This is a Node.js + TypeScript Express API that powers the full-stack Movie DB application. It serves as the connection layer between the front-end client and the PostgreSQL database.
The API handles all requests related to movies, users, and reviews, and includes dynamic SQL construction based on query parameters. It’s designed showcase exactly how API endpoints and database queries interact (and how it is used by a frontend).
A major focus of this project is transparency — SQL queries and their parameters are returned in the API response to show how frontend actions translate into real database operations.
• Node.js + Express • TypeScript • PostgreSQL (hosted on Supabase) • Render (for deployment) • JSON Web Tokens (JWT) for authentication • Modular structure with clear separation of concerns: o controllers handle business logic o routes define the API o db.ts for connection pooling o middleware for token auth
• Fully RESTful API • GET /api/movies: Retrieve all movies (with filters) • GET /api/movies/:id: Get a single movie with reviews • POST /api/movies: Add a new movie • GET /api/reviews: Filter reviews dynamically • GET /api/reviews/:id: Get a single review by ID • POST /api/reviews/:movieId: Add a review (with authentication) • Dynamic Filtering with SQL • API endpoints construct SQL queries dynamically based on parameters • Example filters: • Movie: rating, genre, stars, inTheaters • Review: reviewerType, stars, movieId • Returned response includes: • data – query results • sql – the actual SQL statement • params – values passed into the SQL query
• Uses Authorization: Bearer headers • Protected endpoints (e.g. posting reviews) require a valid JWT • User info is pulled from the decoded token (authMiddleware.ts)
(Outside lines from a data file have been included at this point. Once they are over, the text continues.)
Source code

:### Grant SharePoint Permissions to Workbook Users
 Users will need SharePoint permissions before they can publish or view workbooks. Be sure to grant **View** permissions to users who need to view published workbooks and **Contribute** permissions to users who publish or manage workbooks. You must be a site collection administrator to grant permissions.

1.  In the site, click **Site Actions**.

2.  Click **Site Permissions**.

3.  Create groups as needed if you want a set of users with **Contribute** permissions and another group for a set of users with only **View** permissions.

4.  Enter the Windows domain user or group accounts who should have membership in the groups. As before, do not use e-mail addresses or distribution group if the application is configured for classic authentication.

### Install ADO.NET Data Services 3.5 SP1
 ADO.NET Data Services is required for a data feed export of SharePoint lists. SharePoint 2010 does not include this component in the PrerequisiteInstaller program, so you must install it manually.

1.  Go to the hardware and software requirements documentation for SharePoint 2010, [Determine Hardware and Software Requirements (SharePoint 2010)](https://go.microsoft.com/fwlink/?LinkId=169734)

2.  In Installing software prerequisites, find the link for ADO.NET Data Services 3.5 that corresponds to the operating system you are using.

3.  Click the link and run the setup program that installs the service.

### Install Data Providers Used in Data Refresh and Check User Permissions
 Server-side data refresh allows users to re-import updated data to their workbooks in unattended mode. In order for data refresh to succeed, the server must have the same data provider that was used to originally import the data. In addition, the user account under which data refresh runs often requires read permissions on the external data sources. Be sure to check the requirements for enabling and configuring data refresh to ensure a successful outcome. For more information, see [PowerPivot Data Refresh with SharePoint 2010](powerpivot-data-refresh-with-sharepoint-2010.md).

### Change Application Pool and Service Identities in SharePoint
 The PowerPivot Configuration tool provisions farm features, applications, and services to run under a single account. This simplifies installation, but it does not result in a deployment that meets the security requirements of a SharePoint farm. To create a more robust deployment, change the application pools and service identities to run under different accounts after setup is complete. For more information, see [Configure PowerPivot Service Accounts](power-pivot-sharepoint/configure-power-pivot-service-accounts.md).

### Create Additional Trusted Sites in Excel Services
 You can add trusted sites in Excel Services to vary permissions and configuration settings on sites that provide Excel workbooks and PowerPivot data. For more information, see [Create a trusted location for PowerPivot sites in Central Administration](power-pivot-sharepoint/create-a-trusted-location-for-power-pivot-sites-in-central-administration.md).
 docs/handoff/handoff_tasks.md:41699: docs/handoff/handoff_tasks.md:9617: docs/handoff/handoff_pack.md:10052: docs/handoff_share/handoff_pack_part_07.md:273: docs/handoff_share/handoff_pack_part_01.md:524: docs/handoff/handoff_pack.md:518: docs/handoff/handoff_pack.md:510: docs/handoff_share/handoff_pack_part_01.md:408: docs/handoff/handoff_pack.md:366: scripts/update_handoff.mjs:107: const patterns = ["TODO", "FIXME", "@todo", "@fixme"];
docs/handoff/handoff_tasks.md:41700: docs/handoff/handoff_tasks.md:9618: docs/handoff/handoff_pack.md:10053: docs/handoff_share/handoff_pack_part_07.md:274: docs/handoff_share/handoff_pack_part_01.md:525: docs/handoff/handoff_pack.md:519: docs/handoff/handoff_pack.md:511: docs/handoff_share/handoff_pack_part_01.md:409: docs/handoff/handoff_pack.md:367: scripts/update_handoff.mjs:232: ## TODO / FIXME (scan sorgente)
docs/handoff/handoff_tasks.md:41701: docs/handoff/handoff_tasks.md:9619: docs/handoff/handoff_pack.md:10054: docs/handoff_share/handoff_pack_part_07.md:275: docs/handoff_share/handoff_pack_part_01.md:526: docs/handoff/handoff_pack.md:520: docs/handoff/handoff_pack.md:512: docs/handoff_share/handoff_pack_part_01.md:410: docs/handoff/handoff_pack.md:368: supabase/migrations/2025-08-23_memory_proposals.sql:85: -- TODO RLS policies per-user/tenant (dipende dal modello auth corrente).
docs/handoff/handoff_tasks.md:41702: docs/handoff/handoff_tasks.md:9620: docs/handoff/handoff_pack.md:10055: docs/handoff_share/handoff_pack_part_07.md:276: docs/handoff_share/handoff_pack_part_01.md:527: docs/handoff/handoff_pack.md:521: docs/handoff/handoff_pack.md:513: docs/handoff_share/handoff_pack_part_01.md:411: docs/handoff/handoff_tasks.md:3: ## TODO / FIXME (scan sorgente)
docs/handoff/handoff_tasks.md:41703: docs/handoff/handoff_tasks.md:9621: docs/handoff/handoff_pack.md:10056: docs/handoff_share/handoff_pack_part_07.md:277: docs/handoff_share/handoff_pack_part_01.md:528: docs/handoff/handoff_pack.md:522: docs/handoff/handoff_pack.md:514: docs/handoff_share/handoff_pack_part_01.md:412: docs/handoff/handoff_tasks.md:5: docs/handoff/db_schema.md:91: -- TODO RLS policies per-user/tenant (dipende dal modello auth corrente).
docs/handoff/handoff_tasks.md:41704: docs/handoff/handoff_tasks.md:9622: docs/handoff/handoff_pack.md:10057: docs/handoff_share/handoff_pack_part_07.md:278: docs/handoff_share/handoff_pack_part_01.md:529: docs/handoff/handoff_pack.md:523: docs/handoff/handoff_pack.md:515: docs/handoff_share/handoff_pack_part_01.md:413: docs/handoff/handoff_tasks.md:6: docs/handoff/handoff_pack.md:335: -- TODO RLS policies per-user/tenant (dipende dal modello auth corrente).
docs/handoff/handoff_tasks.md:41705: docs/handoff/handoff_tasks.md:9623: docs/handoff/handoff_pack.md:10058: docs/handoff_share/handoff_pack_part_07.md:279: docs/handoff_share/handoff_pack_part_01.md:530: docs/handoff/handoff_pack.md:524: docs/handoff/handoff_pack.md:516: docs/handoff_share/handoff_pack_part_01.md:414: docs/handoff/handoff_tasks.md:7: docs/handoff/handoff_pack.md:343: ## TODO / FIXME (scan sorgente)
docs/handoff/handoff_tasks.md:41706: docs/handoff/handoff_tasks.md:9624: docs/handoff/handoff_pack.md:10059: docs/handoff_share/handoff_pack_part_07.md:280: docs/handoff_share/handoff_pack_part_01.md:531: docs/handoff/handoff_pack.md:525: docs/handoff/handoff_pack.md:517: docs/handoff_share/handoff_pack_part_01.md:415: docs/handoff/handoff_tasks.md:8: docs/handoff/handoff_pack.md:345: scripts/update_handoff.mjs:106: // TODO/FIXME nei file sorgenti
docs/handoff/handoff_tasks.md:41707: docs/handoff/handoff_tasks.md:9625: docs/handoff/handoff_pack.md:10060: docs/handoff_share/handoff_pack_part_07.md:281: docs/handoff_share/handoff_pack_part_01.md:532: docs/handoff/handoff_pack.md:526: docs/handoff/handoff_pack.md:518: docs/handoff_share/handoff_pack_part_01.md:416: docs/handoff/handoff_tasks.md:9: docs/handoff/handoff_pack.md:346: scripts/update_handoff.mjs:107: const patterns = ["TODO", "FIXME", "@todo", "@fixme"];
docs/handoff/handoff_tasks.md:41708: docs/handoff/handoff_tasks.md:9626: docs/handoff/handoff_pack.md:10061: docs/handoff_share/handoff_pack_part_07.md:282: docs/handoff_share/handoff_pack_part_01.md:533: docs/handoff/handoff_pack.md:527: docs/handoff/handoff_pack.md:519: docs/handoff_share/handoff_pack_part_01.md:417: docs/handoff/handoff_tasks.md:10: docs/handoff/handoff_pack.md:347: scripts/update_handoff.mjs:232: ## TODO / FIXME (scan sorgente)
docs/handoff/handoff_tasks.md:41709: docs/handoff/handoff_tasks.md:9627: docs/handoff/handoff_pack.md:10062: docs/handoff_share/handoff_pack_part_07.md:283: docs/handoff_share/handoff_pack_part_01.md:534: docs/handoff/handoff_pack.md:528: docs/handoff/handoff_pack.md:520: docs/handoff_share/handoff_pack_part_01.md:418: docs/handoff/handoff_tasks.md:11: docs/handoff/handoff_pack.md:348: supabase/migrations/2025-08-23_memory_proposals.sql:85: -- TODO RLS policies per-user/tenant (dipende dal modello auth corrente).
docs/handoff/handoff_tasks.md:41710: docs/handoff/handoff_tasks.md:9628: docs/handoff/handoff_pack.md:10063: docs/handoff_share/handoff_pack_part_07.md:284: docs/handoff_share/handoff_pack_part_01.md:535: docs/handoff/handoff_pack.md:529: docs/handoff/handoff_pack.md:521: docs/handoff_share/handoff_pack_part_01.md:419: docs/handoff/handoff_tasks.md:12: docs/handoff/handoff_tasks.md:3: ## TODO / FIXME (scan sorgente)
• Deployment • Hosted on Render • Uses environment variables: • DATABASE_URL – Supabase PostgreSQL connection string • JWT_SECRET – for signing auth tokens • CORS_ORIGIN – e.g. https://kenwillcode.com
Frontend user selects Movie filters: • Rating = PG-13 • Genre = Horror • Stars = 4 • In Theaters = true
The frontend sends:
GET /api/movies?rating=PG-13&genre=Horror&stars=4&inTheaters=true The backend constructs and runs this SQL:
SELECT m.*, ROUND(AVG(r.stars)) AS avg_stars FROM "Movie" m LEFT JOIN "Review" r ON m.id = r."movieId" WHERE m.rating = $1 AND m.genre = $2 AND m."inTheaters" = $3 GROUP BY m.id HAVING ROUND(AVG(r.stars)) = $4 ORDER BY "title" ASC LIMIT $5 OFFSET $6
And responds with:
{ "data": [...], "sql": "SELECT m.*, ...", "params": ["PG-13", "Horror", true, 4, 10, 0] }
Frontend user selects Review filters: • Stars = 5 • reviewerType = critic
Frontend sends:
GET /api/reviews?stars=5&reviewerType=critic API dynamically builds the SQL query, applies the filters, and responds with:
{ "data": [...], "sql": "SELECT r.*, u.name FROM Review r JOIN User u ... WHERE ...", "params": [5, "critic"] }
This backend was designed not just to serve a client app — but to show the complete picture of how REST APIs work with SQL databases.